Gaetano Pandolfo [email protected] | Sábado 12 junio, 2010



Los dos primeros partidos del Mundial quedaron en deuda en cuanto a espectáculo.
Por lo mostrado ayer, cualquiera de las selecciones favoritas a ganarlo: España, Brasil, Argentina, Inglaterra y Holanda en su orden (Italia desde luego que no, solo para los tifosi), se traga a sudafricanos, mexicanos, franceses y uruguayos de un bocado y sin eructar.
Dentro de la mediocridad del espectáculo futbolero, porque el artístico fue otra cosa, rescato unas pocas acciones en ofensiva dibujadas por los sudafricanos, al mejor estilo del Barcelona de España, solo que muy aisladas y sin final feliz.
Solo por instantes y el fútbol es de 90 minutos, los discípulos de Carlos Alberto Parreira montaron unos ataques de muy buen ver, con cinco o seis pases seguidos, aunque sin inquietar para nada a Oscar “Conejo” Pérez, el veterano portero mexicano que al final le ganó la titularidad a Ochoa y Michel.
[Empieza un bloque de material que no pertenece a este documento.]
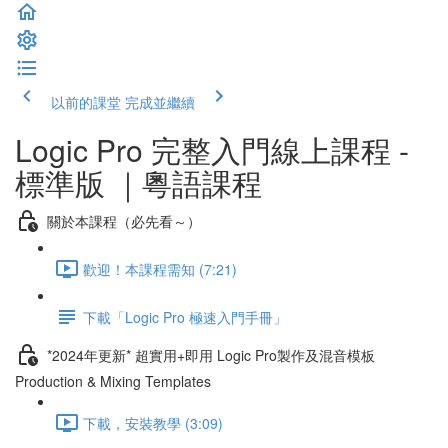
以前的課堂
完成並繼續
Logic Pro 完整入門線上課程 -
標準版 ｜粵語課程
關於本課程（必先看～）
歡迎！本課程需知 (7:21)
下載「Logic Pro 極速入門手冊」
*2024年更新* 超實用+即用 Logic Pro製作及混音模板
Production & Mixing Templates
下載，安裝教學 (3:09)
Quizá por eso en la segunda parte, Sudáfrica jugó más al contraataque con servicios largos y por ahí se encontró su bello gol, anotado por Siphiwe Tshabalala con un remate impresionante y también otro par de escapadas, terminaron con los disparos pegados en los palos verticales del “Conejo”, el último de Mphela, que era el gol de la victoria.
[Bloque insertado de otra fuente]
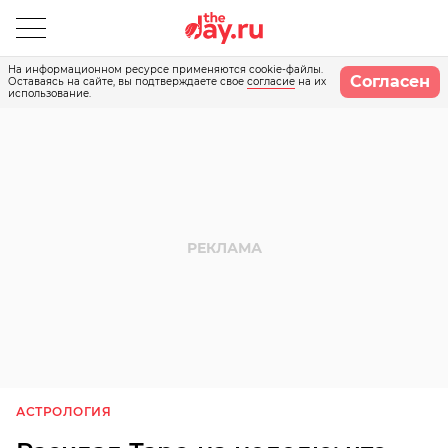
На информационном ресурсе применяются cookie-файлы.
Согласен
Оставаясь на сайте, вы подтверждаете свое
согласие
на их
использование.
АСТРОЛОГИЯ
México dominó a placer la primera media hora del partido, pero no empujó lo suficiente para amarrar el resultado; el portero Khune le hizo un achique extraordinario a Guille Franco y luego Carlos Vela anotó en posición prohibida, dejando escapar los pupilos del Vasco Aguirre sus minutos de gloria, que luego no pudieron atrapar jamás. Todo lo contrario, casi pierden y no por culpa del árbitro, como probablemente lo señalarán sus fanáticos comentaristas, sino por propias deficiencias.
En el segundo juego Uruguay hizo lo suyo: marcar férreamente, cortar, ir a todas, presionar y Francia demostró con creces que de aquel equipazo, primero de Platini y después de Zidane, solo restan escombros.
Muchos nombres colocados en grandes equipos y nada de fútbol. Tanto es así que el portero charrúa Muslera solo tuvo una situación apremiante al desviar tiro libre de Gourcouff al primer palo y menos trabajo tuvo su colega Hugo Lloris.
Con el par de empates el grupo queda abierto; puede que Sudáfrica tome algo de confianza lo que la hace peligrosa para galos y charrúas y también, ese “golcito” de Rafa Márquez, al final podría pesar.